--- START OF Information given ---
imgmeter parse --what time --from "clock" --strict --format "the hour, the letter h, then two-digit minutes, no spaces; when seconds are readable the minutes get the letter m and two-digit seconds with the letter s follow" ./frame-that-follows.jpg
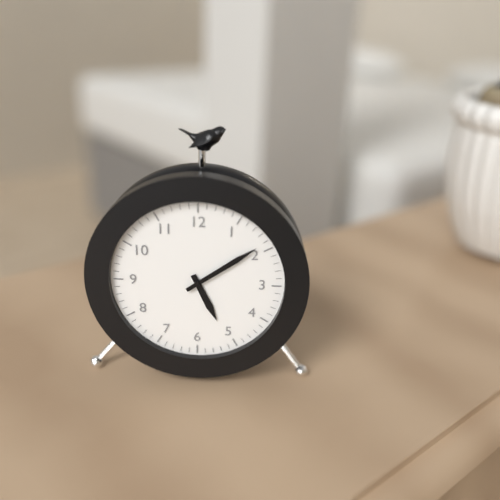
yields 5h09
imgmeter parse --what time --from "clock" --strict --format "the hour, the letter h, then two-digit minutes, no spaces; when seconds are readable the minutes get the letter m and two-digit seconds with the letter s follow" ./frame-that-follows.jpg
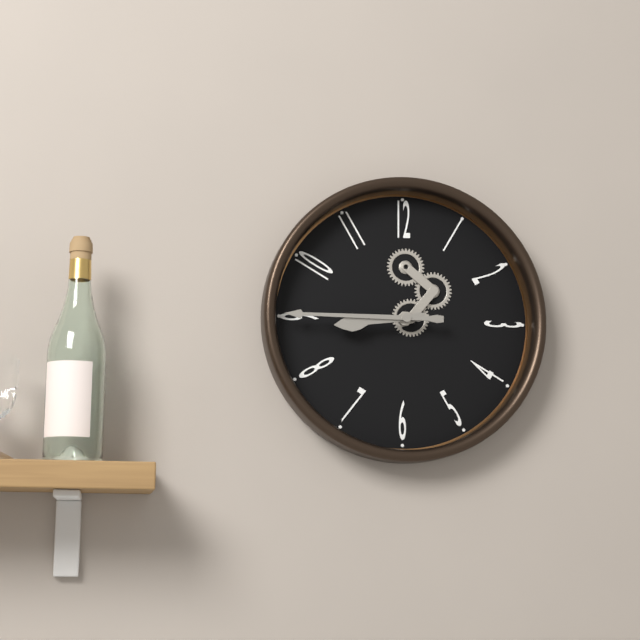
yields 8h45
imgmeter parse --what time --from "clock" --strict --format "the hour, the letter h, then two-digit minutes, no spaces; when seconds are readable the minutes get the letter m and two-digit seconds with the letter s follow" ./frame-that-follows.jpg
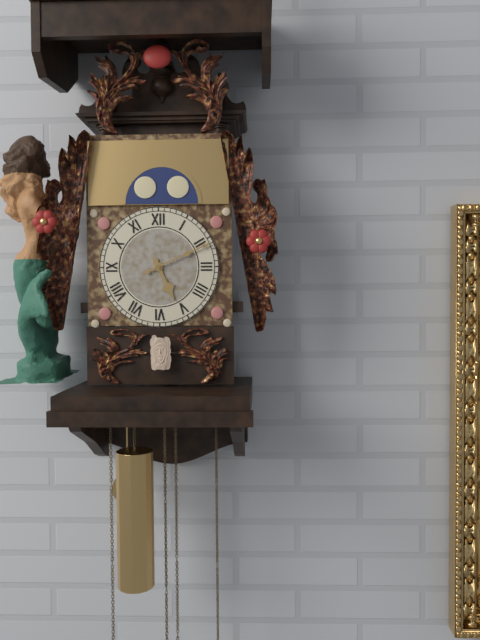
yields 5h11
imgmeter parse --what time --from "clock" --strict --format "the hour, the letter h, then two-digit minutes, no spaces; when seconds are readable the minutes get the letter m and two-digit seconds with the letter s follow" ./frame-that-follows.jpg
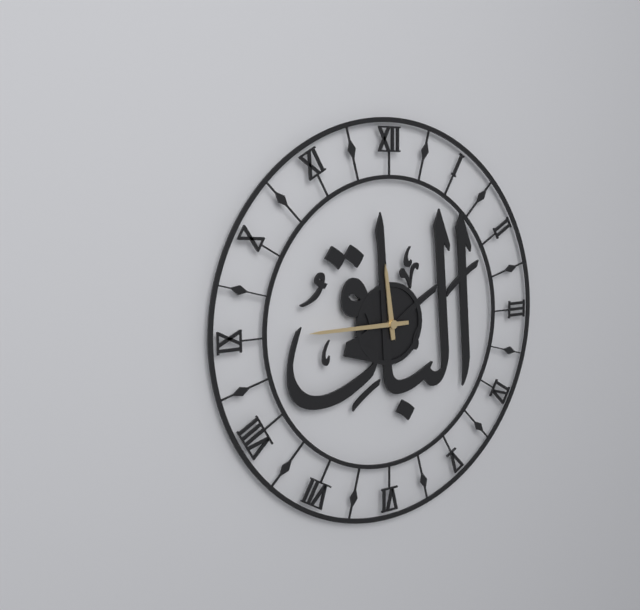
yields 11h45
--- END OF Information given ---
--- START OF Information given ---
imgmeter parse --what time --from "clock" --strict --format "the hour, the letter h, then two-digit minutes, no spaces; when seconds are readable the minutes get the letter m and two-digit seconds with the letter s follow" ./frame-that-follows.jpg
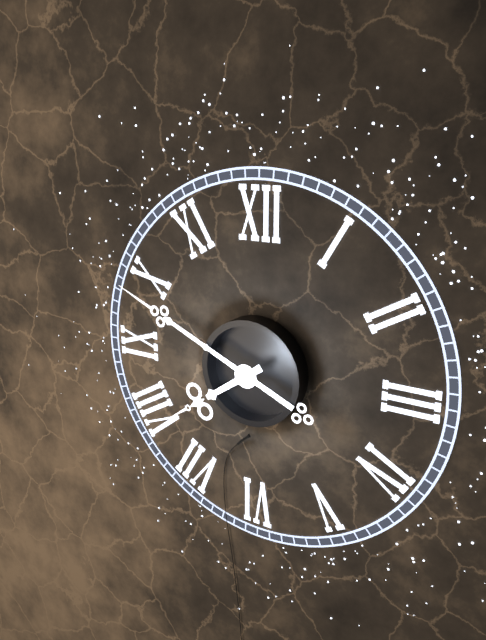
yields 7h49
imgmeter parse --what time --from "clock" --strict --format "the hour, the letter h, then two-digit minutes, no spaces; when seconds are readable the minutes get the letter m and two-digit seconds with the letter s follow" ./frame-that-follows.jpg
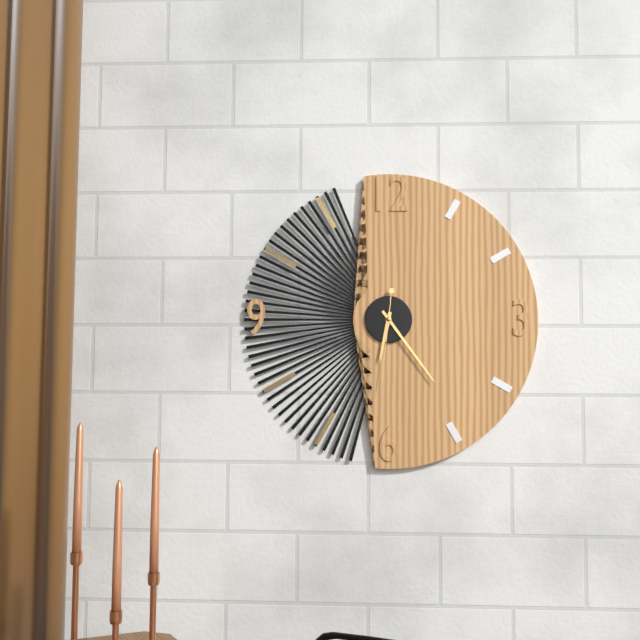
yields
--- END OF Information given ---
Task goal - List every line in the records above that contains the word "yields". Case matters.

Written reply -
yields 5h09
yields 8h45
yields 5h11
yields 11h45
yields 7h49
yields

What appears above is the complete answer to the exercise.